▶ Objectif
Transforme le texte lu sur toutes les entrées en une liste JSON de chaînes, avec une chaîne par ligne et sans les lignes vides. Laisse les images hors de la réponse.

======== Données à traiter

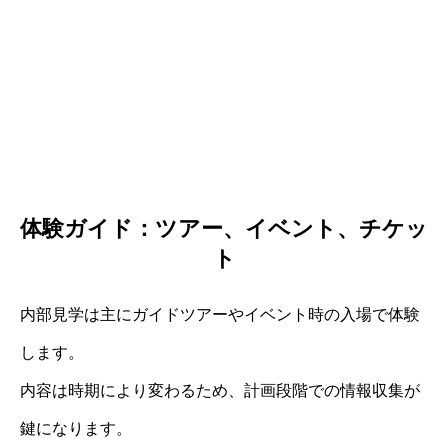
体験ガイド：ツアー、イベント、チケッ
ト
内部見学は主にガイドツアーやイベント時の入場で体験
します。
内容は時期により変わるため、計画段階での情報収集が
鍵になります。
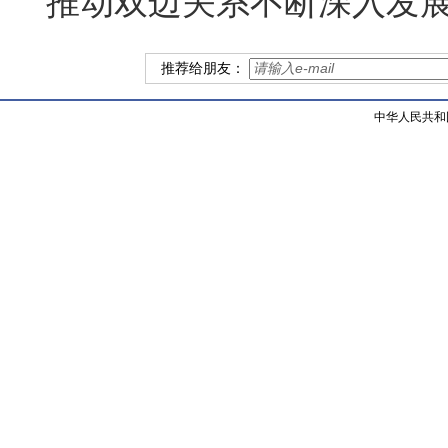
推动双边关系不断深入发
推荐给朋友：
中华人民共和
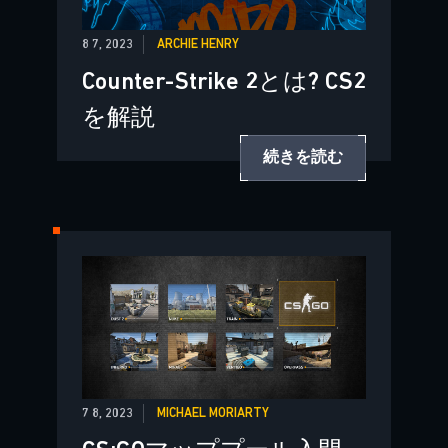
8 7, 2023
ARCHIE HENRY
Counter-Strike 2とは? CS2
を解説
続きを読む
7 8, 2023
MICHAEL MORIARTY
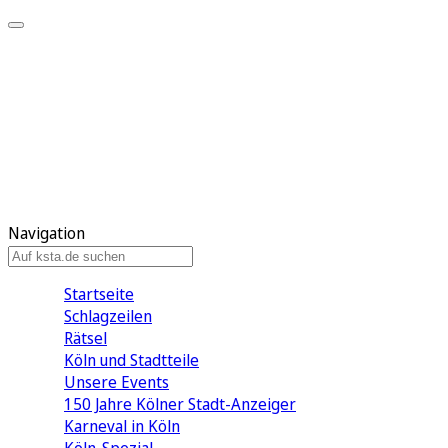
Mein KStA
Meine Artikel
Meine Region
Meine Newsletter
Mein KStA PLUS
Mein E-Paper
Navigation
Startseite
Schlagzeilen
Rätsel
Köln und Stadtteile
Unsere Events
150 Jahre Kölner Stadt-Anzeiger
Karneval in Köln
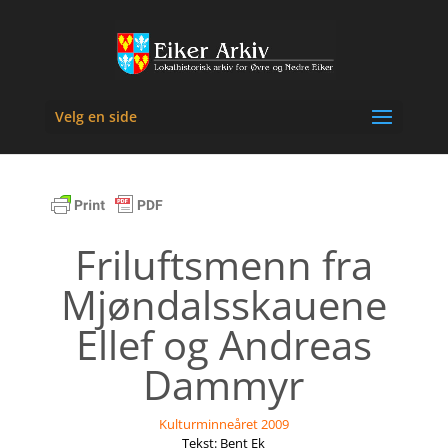
Velg en side
Friluftsmenn fra
Mjøndalsskauene
Ellef og Andreas
Dammyr
Kulturminneåret 2009
Tekst: Bent Ek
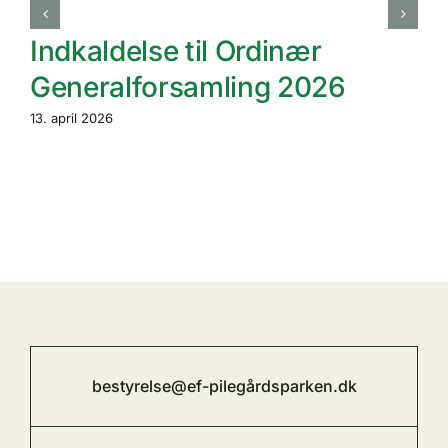
Indkaldelse til Ordinær
Generalforsamling 2026
13. april 2026
bestyrelse@ef-pilegårdsparken.dk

================

▶ Réponse
[
  "体験ガイド：ツアー、イベント、チケッ",
  "ト",
  "内部見学は主にガイドツアーやイベント時の入場で体験",
  "します。",
  "内容は時期により変わるため、計画段階での情報収集が",
  "鍵になります。",
  "推动双边关系不断深入发",
  "推荐给朋友：",
  "中华人民共和",
  "8 7, 2023",
  "ARCHIE HENRY",
  "Counter-Strike 2とは? CS2",
  "を解説",
  "続きを読む",
  "7 8, 2023",
  "MICHAEL MORIARTY",
  "Mein KStA",
  "Meine Artikel",
  "Meine Region",
  "Meine Newsletter",
  "Mein KStA PLUS",
  "Mein E-Paper",
  "Navigation",
  "Startseite",
  "Schlagzeilen",
  "Rätsel",
  "Köln und Stadtteile",
  "Unsere Events",
  "150 Jahre Kölner Stadt-Anzeiger",
  "Karneval in Köln",
  "Velg en side",
  "Friluftsmenn fra",
  "Mjøndalsskauene",
  "Ellef og Andreas",
  "Dammyr",
  "Kulturminneåret 2009",
  "Tekst: Bent Ek",
  "Indkaldelse til Ordinær",
  "Generalforsamling 2026",
  "13. april 2026",
  "bestyrelse@ef-pilegårdsparken.dk"
]